As duas outras instituições financeiras previstas pela União Africana – o Banco Africano de Investimentos e o Fundo Monetário Africano – também comprometeriam fatalmente a capacidade de instituições como o Fundo Monetário Internacional para manipular as políticas económicas dos países africanos mediante o seu monopólio das finanças. Como o economista Jean-Paul Pougala mostrou, o Fundo Monetário Africano, com capital inicial previsto de 42 bilhões de dólares, “rapidamente suplantará as actividades africanas do Fundo Monetário Internacional, o qual, com apenas 25 bilhões de dólares, conseguiu pôr de joelhos o continente inteiro e obrigou a África a engolir um processo muito questionável de privatizações, forçando os países africanos a converter-se em monopólios privados”.

Além desses desenvolvimentos fiscais potencialmente ameaçadores, houve também movimentos na frente militar. A reunião da cúpula da União Africana em 2004 em Sirte, Líbia, decidiu elaborar uma Carta de Defesa e Segurança Comum Africana, que incluía um artigo que estipulava que “qualquer ataque contra um país africano é considerado ataque contra o continente como um todo” – copiada, de facto, da Carta da OTAN. Em seguida, em 2010, foi criada uma Força Reserva Africana (FRA), com delegação para defender e fazer valer as definições da Carta de Defesa. Bem evidentemente, se a NATO tivesse de desmontar a unidade africana pela força das armas, quanto mais depressa agisse, melhor para a NATO.

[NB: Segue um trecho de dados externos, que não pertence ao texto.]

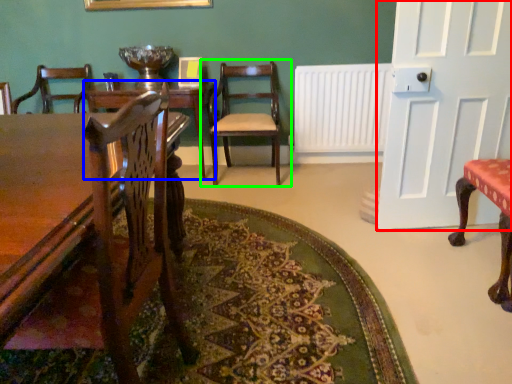
Question: Based on their relative distances, which object is nearer to door (highlighted by a red box)? Choose from table (highlighted by a blue box) and chair (highlighted by a green box).

Choices:
 (A) table
 (B) chair

Answer: (B)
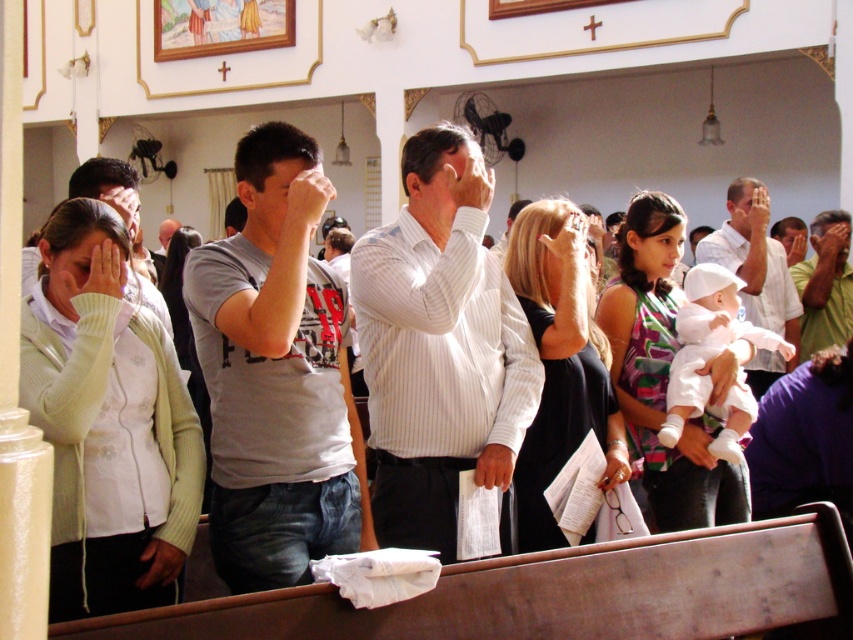
Question: Considering the real-world distances, which object is closest to the white cotton baby at center?

Choices:
 (A) white cotton shirt at center
 (B) gray cotton t-shirt at center

Answer: (B)

Question: Can you confirm if white striped shirt at center is wider than white cotton baby at center?

Choices:
 (A) yes
 (B) no

Answer: (B)

Question: Which object is farther from the camera taking this photo?

Choices:
 (A) white cotton baby at center
 (B) green cotton shirt at center
 (C) white striped shirt at center
 (D) gray cotton t-shirt at center

Answer: (B)

Question: Is white striped shirt at center wider than white cotton shirt at center?

Choices:
 (A) yes
 (B) no

Answer: (B)

Question: Which of the following is the closest to the observer?

Choices:
 (A) white cotton shirt at center
 (B) white cotton baby at center

Answer: (B)

Question: Can you confirm if white cotton baby at center is bigger than white cotton shirt at center?

Choices:
 (A) yes
 (B) no

Answer: (A)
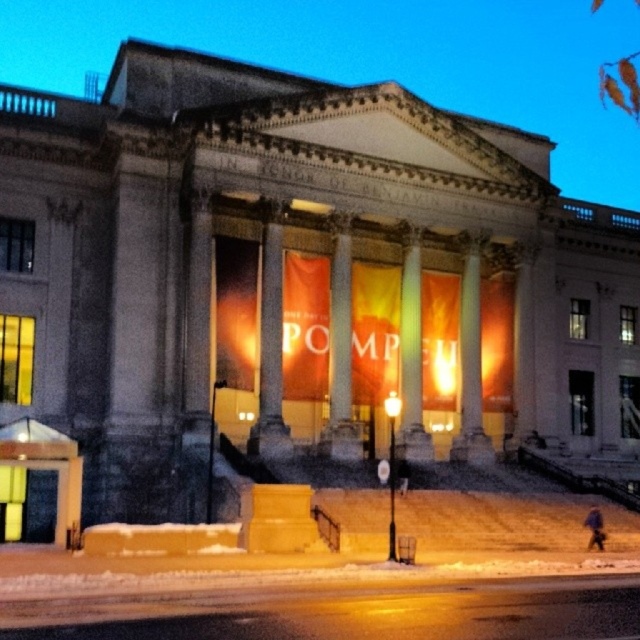
You are standing in front of the grand neoclassical building and want to take a photo of both the matte stone columns at center and the white marble pillar at center. Which object should you focus on first to ensure both are in the frame?

You should focus on the matte stone columns at center first since it is closer to you than the white marble pillar at center, ensuring both are in the frame by adjusting the camera angle accordingly.

You are an architect examining the building facade. You notice two white marble structures at the center of the building. Which one is narrower between the white marble pillar at center and the white marble column at center?

The white marble pillar at center is narrower than the white marble column at center.

You are standing in front of the grand neoclassical building and notice two points marked in the image. The first point is at coordinate point (518, 44) and the second is at point (273, 374). Which of these points is closer to the entrance marked by the orange banners?

Point (273, 374) is closer to the entrance marked by the orange banners because it is in front of point (518, 44).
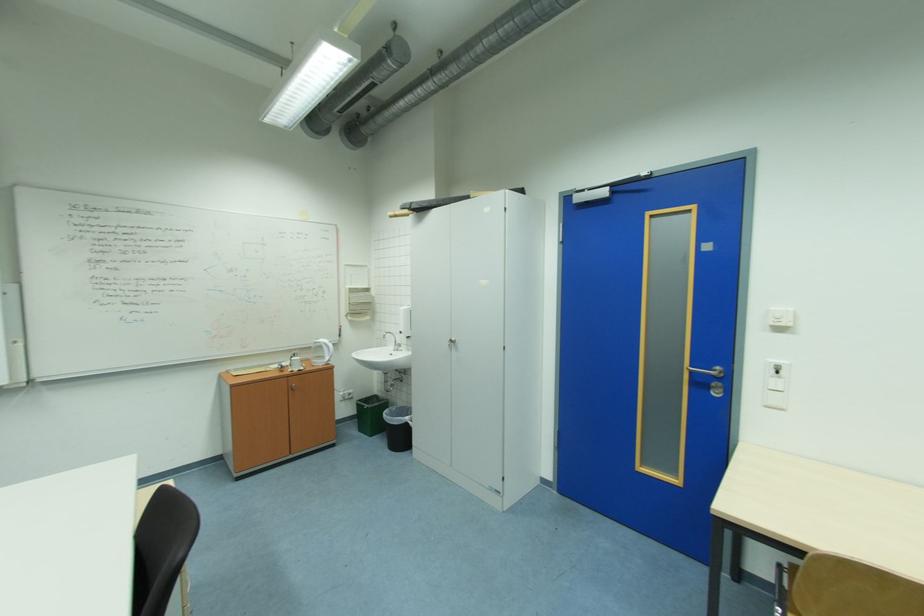
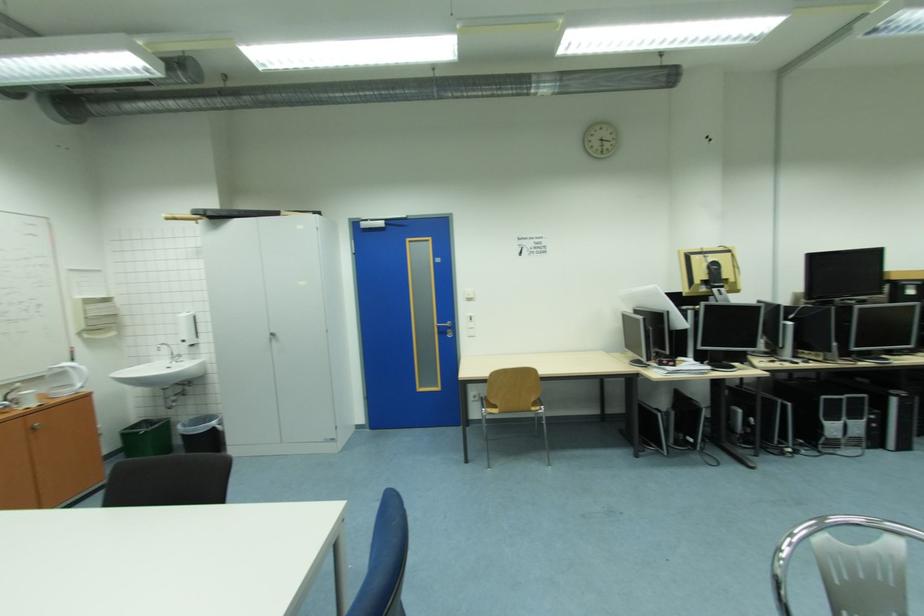
Where in the second image is the point corresponding to [415,419] from the first image?

(220, 424)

Mas a constituição da Força de Reserva Africana representou, além de uma ameaça, também uma oportunidade. Embora houvesse, sem dúvida, a possibilidade de ela vir a ser força genuína para a independência, para resistir ao colonialismo e para defender a África contra a agressão imperialista, criava-se, simultaneamente, a possibilidade de, adequadamente manobrada e sob a liderança adequada, aquela mesma força converter-se no seu oposto – uma força para promover a subjugação colonial, ligada numa cadeia de comando ocidental. As apostas eram – e são – altíssimas.